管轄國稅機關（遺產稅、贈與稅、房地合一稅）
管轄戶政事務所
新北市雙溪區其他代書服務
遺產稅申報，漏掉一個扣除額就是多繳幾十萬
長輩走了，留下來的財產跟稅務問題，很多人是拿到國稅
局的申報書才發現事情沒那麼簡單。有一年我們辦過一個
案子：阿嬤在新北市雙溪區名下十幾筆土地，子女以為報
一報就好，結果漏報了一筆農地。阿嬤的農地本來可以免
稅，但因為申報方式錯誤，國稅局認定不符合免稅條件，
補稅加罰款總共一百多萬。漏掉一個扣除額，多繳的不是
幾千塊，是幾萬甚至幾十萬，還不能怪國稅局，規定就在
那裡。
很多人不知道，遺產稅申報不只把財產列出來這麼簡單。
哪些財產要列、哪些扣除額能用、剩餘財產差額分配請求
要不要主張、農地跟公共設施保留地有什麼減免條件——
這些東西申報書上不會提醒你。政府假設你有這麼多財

**EXERCISE REQUIREMENTS:** Update the records by replacing every "雙溪區" with "瑞芳區" and leaving everything else unchanged.

**ANSWER SPACE:**
管轄國稅機關（遺產稅、贈與稅、房地合一稅）
管轄戶政事務所
新北市瑞芳區其他代書服務
遺產稅申報，漏掉一個扣除額就是多繳幾十萬
長輩走了，留下來的財產跟稅務問題，很多人是拿到國稅
局的申報書才發現事情沒那麼簡單。有一年我們辦過一個
案子：阿嬤在新北市瑞芳區名下十幾筆土地，子女以為報
一報就好，結果漏報了一筆農地。阿嬤的農地本來可以免
稅，但因為申報方式錯誤，國稅局認定不符合免稅條件，
補稅加罰款總共一百多萬。漏掉一個扣除額，多繳的不是
幾千塊，是幾萬甚至幾十萬，還不能怪國稅局，規定就在
那裡。
很多人不知道，遺產稅申報不只把財產列出來這麼簡單。
哪些財產要列、哪些扣除額能用、剩餘財產差額分配請求
要不要主張、農地跟公共設施保留地有什麼減免條件——
這些東西申報書上不會提醒你。政府假設你有這麼多財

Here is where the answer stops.